■ Exercise set:
1. In the Mario Kart text, what had the writer bought ahead of time to get through the period alone in the room?
2. Do these statements agree with the Mario Kart text? (a) The writer was confined to the room for a week. (b) The banana thrower kept passing the writer during the race. (c) The spin from the banana sent the writer into a penguin.

Because of certain haircuts and the all-governing law of the universe that shit roles downhill I spent the last week confined to the cave-like enclosure of my room. This was supposedly a punishment but little to the knowledge of the outside world I had the luck and careful planning to have purchased Mario Kart 64 and enough single serving orange juice and Cheez-it packages to be prepared to live for quite a long period of time in solitude.
Your average human being fears the lack of communication and inevitable constipation which comes from such limited contact with the outside world and such very limited diet. Like large amounts of Opium solitude can lead to that certain kind of Brilliance which is often misinterpreted as madness. Without television, beer or your mom jokes to kill brain cells all of a persons thoughts come out of their mouth which can lead to having a conversation with yourself on subjects that range from the ecological state of china to which one of the Mario Kart characters has gathered the balls to throw that one life-ruining banana into your path and therefore must be killed in the most terrible way possible which includes a hangover and an introduction to Katie Kee… I mean Smith.
Anyway back to the Mystery Banana thrower. As I raced around my favorite Mario Kart course for the seventh or eighth time in a row I was faced with a brilliant opponent who instead of passing me like your average sixty four bit driven mind would, remained always more than one screen length behind me making my life difficult. The schools in a the mushroom kingdom may not have included how to save your own god damn princess in their curriculums but they sure as hell covered banana throwing. The clever bastard who refused to reveal his face would wait until the moment I was just about to make a crucial turn and then, like so many Tom and Jerry cartoons, throw a banana right into my path which would cause me to spin uncontrollably which would send me into the most poorly placed penguin ever which would send me into the freezing water from which I would have to fished out by the bastard who I never got back at for trying to kill me with very sharp turtles in Super Mario Brothers 3. Of coarse had I not panicked I would have been spun comfortably into the finish line and continued with my life. Damn you cat like reflexes, if it weren’t for you I would have won the race, still have a cat and have complete control over both my pinky fingers.

■ Extracted information:
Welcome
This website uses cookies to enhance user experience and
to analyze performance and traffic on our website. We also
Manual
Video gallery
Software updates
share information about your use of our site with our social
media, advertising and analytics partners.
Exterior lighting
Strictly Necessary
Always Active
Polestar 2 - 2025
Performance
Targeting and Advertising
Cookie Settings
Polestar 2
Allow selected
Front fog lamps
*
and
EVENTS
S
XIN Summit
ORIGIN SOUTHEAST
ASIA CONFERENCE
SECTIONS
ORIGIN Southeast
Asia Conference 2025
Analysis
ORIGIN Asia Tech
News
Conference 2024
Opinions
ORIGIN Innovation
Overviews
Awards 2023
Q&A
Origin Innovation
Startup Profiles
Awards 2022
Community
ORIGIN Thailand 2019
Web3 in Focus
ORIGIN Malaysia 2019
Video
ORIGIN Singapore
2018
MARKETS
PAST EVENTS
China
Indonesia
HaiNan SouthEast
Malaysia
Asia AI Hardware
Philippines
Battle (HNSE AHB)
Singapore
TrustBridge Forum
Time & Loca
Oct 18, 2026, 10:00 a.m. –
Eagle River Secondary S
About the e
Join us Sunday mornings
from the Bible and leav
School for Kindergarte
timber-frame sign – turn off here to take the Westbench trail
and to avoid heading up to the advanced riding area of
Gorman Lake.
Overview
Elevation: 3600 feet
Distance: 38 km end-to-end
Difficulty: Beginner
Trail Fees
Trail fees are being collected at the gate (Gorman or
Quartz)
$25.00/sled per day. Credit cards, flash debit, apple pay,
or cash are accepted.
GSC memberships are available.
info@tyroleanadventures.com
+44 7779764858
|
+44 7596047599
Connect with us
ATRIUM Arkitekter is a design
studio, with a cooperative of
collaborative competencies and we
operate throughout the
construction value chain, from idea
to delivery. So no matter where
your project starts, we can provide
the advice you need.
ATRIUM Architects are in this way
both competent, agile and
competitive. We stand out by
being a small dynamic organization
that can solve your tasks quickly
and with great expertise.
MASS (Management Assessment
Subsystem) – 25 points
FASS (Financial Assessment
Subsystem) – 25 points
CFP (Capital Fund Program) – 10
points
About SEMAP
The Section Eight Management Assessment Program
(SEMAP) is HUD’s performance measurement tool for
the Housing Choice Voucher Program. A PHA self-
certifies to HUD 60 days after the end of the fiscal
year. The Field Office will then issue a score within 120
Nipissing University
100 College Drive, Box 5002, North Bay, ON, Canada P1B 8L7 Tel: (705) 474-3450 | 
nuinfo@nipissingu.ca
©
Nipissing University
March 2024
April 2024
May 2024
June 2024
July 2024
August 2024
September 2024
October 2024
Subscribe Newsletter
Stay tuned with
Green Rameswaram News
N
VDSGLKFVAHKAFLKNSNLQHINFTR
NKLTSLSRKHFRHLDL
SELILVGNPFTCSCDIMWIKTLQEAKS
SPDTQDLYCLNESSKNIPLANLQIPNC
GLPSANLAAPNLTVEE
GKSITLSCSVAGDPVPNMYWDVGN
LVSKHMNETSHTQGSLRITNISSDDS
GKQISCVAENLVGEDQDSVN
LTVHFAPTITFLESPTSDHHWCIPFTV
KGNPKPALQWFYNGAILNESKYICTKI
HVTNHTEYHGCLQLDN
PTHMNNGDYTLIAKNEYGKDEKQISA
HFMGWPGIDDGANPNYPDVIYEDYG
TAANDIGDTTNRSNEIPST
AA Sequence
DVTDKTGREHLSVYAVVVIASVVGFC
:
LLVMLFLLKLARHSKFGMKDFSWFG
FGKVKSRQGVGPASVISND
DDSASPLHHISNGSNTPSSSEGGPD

■ Task answers:
1. Mario Kart 64 and enough single serving orange juice and Cheez-it packages to live for quite a long period of time in solitude.

2.
(a) Yes: "I spent the last week confined to the cave-like enclosure of my room."
(b) No: "remained always more than one screen length behind me making my life difficult."
(c) Yes: "which would send me into the most poorly placed penguin ever."